Os transfer que definimos discursivos acontecem quando, tendo de referir-se a um aspecto que pertence a seu país, como, por exemplo, uma localidade, o nome de uma personagem ou um elemento enraizado na sua cultura, o falante sente-se quase na obrigação de usar a palavra em português, mantendo intacta a pronúncia. São raras as vezes em que a pronúncia é adaptada à pronúncia italiana. Essa tipologia de transfer tem um valor expressivo forte e, diferentemente dos exemplos precedentes, em que se usa a pronúncia da L1 por dificuldades de tipo articulatório, os aprendizes mantêm inalterada a pronúncia para salientar uma carga afetiva, dado que a LM, como lembra Revuz (1998, p. 217), é “material fundador de nosso psiquismo e de nossa vida relacional”. Vejamos as sequências selecionadas:

EXEMPLO 31

A dupla está formulando hipóteses sobre o conteúdo do vídeo. L: è è molto bello il (pão de açúcar) TF il bonde il bondinho F: è molto bello

EXEMPLO 32

Os estudantes estão formulando hipóteses sobre o trecho de vídeo que acabaram de ver. An: qui sta (mostrando) TR eh::: il (marcanã maracanã) TF

M: ((anuindo))

An: c’è anche il museo di::: arte moderna in niteroi che è quello di::: M: ah non so non conosco rio ((risos))

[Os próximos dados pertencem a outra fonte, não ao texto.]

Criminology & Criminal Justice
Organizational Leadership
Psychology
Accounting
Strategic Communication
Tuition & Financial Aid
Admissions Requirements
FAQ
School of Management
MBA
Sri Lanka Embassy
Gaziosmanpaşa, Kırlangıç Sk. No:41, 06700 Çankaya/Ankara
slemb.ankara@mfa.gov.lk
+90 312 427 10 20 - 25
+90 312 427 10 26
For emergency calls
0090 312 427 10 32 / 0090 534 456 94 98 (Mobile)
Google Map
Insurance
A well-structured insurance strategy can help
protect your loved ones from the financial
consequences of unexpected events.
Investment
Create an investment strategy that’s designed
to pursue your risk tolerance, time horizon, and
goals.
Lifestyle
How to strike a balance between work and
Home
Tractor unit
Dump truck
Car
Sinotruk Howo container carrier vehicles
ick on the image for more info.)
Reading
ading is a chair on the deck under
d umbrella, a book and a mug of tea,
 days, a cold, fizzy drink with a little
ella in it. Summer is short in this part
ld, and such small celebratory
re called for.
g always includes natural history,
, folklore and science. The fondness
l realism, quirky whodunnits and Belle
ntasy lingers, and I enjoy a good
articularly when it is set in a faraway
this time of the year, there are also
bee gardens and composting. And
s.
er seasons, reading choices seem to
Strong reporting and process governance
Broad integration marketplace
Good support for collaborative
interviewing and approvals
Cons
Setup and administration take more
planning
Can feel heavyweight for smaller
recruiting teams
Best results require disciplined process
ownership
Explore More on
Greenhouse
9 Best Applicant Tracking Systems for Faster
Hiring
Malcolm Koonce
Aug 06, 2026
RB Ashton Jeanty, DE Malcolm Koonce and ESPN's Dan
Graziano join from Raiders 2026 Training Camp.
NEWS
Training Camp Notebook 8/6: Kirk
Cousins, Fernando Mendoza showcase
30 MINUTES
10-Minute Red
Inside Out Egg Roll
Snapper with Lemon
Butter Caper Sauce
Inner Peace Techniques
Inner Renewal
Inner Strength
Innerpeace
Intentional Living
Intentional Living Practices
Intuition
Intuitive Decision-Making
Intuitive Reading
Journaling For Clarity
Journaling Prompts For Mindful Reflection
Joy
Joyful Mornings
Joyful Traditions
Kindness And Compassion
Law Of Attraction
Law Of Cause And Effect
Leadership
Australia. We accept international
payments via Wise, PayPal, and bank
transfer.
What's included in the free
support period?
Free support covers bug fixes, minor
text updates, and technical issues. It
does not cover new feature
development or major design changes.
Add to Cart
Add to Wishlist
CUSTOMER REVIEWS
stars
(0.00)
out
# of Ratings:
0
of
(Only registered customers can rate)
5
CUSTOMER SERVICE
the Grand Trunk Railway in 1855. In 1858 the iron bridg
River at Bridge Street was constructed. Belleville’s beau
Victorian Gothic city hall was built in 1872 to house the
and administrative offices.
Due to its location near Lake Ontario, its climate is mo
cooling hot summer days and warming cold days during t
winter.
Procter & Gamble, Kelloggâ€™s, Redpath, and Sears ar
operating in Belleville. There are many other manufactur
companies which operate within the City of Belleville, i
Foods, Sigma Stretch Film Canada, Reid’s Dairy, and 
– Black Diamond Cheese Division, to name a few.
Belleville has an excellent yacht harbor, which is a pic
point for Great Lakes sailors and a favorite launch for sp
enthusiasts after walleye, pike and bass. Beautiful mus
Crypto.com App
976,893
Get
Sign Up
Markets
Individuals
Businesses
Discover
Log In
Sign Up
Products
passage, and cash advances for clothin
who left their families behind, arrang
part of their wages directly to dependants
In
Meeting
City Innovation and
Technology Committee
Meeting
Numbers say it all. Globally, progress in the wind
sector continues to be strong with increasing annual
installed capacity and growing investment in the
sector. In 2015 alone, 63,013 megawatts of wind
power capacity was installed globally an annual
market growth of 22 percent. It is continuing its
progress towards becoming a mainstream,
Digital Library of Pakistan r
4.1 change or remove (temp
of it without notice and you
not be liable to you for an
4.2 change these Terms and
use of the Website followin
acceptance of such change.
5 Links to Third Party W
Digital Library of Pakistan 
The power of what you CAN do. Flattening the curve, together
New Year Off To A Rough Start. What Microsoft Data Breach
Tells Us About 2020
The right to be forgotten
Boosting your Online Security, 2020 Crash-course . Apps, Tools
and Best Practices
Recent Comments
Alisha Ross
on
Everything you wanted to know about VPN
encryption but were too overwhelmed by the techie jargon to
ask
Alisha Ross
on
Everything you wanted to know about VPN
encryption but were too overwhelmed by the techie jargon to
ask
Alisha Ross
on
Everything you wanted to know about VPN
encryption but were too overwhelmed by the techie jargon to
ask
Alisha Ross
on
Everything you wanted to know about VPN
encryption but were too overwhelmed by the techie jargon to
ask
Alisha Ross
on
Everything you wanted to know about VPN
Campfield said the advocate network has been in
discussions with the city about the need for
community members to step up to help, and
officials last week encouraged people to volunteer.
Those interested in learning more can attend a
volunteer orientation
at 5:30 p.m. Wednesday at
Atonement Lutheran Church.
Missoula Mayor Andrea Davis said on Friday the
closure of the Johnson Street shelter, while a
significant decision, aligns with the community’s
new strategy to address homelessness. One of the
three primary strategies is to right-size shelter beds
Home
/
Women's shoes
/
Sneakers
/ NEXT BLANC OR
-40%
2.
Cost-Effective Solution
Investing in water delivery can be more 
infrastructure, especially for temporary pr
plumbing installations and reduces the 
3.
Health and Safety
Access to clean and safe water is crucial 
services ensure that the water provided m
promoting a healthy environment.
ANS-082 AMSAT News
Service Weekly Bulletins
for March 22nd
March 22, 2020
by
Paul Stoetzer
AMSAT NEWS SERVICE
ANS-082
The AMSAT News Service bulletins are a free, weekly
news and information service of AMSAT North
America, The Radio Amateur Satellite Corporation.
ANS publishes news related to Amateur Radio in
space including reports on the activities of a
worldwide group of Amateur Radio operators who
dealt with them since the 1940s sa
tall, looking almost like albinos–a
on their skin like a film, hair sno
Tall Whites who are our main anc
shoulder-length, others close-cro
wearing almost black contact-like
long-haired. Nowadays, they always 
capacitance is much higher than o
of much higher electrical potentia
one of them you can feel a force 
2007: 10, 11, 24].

An: io (amo) TF rio ((risos)) eh::: dio santo ho dimenticato il nome… (niemeyer) TF quello che sembra un::: disco voador141

M: sì

An: il museo di arte moderna di::: di arte contemporanea il mac (del) TR (rio) TF che::: si (in realità) ES è

Selecionamos esses dois exemplos, em que os participantes acabaram de ver um vídeo sobre o Rio de Janeiro e devem comentá-lo juntos, porque são representativos do fenômeno acima referido. No primeiro exemplo, Laura fala do “pão de açúcar”, uma localidade turística do Rio, com a pronúncia brasileira, e do “bonde”, outro símbolo do Rio, palavra que é preferida a “tram” pela carga expressiva que possui. No segundo exemplo, entretanto, os falantes acabam alternando formas híbridas de pronúncia, utilizando ora a L1, ora a pronúncia italiana. Quando isso acontece, esse fenômeno suscita risos “non so non conosco rio ((risos))”, como se, renunciando à pronúncia da LM, o aprendiz se sentisse diante de uma realidade diferente, desprovida de carga afetiva.